| WHAT IS NEEDED |
Find the line containing "protein marker demonstrates" in the listing below. Repeat it exactly, along with each following line up to and including the one containing "photomicrograph showing moderate".

| RECORDS FOR THE EXERCISE |
= Beginning of Section =
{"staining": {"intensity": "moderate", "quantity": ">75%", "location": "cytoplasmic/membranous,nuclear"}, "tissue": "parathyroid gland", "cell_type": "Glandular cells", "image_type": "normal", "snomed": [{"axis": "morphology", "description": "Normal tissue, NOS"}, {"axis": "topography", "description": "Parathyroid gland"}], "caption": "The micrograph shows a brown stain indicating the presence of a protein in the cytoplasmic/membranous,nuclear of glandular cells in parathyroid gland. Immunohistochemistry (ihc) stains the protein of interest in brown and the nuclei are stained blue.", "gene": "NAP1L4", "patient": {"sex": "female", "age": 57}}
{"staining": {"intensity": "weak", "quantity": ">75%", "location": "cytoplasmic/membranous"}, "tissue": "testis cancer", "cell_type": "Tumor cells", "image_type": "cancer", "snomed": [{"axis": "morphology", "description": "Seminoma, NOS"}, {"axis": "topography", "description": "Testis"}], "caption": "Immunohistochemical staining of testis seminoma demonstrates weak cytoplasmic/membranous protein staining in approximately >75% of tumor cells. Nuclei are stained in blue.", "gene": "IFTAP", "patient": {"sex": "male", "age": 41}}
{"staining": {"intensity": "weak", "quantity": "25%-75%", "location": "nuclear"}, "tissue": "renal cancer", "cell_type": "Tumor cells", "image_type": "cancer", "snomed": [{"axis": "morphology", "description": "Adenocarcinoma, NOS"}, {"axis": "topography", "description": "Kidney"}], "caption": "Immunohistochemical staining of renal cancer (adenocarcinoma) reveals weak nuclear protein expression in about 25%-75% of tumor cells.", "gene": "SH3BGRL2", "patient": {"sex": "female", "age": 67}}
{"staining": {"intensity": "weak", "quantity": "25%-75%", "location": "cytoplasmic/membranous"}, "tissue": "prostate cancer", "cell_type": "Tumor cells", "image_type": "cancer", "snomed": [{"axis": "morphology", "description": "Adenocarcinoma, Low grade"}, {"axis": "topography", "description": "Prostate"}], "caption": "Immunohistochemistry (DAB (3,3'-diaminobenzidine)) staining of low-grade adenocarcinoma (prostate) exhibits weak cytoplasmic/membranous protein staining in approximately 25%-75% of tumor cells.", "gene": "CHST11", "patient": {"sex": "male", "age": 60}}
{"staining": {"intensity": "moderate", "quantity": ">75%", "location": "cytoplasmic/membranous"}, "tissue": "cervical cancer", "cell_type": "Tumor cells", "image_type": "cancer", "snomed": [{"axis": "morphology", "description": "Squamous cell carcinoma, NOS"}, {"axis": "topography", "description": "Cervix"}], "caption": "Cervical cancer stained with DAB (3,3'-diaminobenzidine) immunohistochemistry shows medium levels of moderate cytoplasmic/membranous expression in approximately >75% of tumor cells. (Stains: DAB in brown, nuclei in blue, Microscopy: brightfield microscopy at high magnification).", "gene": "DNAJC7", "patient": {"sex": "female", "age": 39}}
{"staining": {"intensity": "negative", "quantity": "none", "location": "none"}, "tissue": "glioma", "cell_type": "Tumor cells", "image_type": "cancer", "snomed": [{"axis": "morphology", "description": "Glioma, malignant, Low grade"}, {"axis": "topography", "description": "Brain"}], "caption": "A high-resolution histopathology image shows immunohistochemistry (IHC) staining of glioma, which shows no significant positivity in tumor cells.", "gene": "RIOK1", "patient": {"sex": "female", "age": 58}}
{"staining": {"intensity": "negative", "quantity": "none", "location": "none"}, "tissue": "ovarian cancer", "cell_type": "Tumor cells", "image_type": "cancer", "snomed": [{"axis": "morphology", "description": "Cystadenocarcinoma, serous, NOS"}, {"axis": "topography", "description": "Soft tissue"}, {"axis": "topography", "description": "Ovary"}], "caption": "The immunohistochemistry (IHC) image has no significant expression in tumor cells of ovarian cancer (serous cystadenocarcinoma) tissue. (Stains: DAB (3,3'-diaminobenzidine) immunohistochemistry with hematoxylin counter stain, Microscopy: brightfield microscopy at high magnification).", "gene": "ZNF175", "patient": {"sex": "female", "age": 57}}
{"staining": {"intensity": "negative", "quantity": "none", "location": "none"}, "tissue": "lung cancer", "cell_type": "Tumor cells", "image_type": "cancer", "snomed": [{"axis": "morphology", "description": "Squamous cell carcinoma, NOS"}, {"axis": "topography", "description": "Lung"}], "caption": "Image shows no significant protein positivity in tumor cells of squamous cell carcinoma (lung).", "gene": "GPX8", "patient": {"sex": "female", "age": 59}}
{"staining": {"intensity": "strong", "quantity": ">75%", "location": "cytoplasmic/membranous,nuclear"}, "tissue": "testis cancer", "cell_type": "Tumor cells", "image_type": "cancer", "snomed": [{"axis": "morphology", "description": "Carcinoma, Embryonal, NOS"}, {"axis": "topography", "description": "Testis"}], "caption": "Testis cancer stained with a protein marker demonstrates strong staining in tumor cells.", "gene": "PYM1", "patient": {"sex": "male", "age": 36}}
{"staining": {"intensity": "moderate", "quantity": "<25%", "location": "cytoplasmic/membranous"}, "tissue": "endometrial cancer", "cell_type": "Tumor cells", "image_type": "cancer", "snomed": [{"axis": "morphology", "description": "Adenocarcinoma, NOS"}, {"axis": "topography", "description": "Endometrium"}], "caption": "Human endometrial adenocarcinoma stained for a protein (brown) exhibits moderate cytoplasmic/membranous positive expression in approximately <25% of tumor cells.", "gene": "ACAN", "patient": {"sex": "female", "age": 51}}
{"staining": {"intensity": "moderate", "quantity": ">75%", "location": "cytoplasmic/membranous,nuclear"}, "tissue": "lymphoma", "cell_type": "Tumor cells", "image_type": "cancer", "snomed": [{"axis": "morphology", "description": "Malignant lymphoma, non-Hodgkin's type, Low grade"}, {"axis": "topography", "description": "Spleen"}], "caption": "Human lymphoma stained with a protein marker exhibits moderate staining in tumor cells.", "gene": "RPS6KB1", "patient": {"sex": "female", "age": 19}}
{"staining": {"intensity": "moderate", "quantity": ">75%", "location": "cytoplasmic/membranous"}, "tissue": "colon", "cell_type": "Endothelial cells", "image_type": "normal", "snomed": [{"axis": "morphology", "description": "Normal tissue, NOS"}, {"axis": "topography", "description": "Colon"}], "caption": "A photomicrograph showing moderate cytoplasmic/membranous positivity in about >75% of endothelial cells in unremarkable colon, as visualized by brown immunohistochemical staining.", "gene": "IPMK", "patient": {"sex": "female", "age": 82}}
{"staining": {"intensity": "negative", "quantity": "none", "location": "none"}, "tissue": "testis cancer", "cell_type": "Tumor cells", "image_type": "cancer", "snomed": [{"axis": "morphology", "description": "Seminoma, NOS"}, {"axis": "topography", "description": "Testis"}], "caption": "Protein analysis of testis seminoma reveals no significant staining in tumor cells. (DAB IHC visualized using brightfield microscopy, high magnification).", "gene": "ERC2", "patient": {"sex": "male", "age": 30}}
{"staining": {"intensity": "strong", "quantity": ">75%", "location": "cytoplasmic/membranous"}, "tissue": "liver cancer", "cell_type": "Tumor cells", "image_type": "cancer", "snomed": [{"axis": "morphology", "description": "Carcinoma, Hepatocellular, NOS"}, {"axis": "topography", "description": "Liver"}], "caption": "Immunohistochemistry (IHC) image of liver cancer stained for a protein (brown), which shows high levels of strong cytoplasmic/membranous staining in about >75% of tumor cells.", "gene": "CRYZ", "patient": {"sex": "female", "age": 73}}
= End of Section =
| SOLUTION FOR THIS PROBLEM |
{"staining": {"intensity": "strong", "quantity": ">75%", "location": "cytoplasmic/membranous,nuclear"}, "tissue": "testis cancer", "cell_type": "Tumor cells", "image_type": "cancer", "snomed": [{"axis": "morphology", "description": "Carcinoma, Embryonal, NOS"}, {"axis": "topography", "description": "Testis"}], "caption": "Testis cancer stained with a protein marker demonstrates strong staining in tumor cells.", "gene": "PYM1", "patient": {"sex": "male", "age": 36}}
{"staining": {"intensity": "moderate", "quantity": "<25%", "location": "cytoplasmic/membranous"}, "tissue": "endometrial cancer", "cell_type": "Tumor cells", "image_type": "cancer", "snomed": [{"axis": "morphology", "description": "Adenocarcinoma, NOS"}, {"axis": "topography", "description": "Endometrium"}], "caption": "Human endometrial adenocarcinoma stained for a protein (brown) exhibits moderate cytoplasmic/membranous positive expression in approximately <25% of tumor cells.", "gene": "ACAN", "patient": {"sex": "female", "age": 51}}
{"staining": {"intensity": "moderate", "quantity": ">75%", "location": "cytoplasmic/membranous,nuclear"}, "tissue": "lymphoma", "cell_type": "Tumor cells", "image_type": "cancer", "snomed": [{"axis": "morphology", "description": "Malignant lymphoma, non-Hodgkin's type, Low grade"}, {"axis": "topography", "description": "Spleen"}], "caption": "Human lymphoma stained with a protein marker exhibits moderate staining in tumor cells.", "gene": "RPS6KB1", "patient": {"sex": "female", "age": 19}}
{"staining": {"intensity": "moderate", "quantity": ">75%", "location": "cytoplasmic/membranous"}, "tissue": "colon", "cell_type": "Endothelial cells", "image_type": "normal", "snomed": [{"axis": "morphology", "description": "Normal tissue, NOS"}, {"axis": "topography", "description": "Colon"}], "caption": "A photomicrograph showing moderate cytoplasmic/membranous positivity in about >75% of endothelial cells in unremarkable colon, as visualized by brown immunohistochemical staining.", "gene": "IPMK", "patient": {"sex": "female", "age": 82}}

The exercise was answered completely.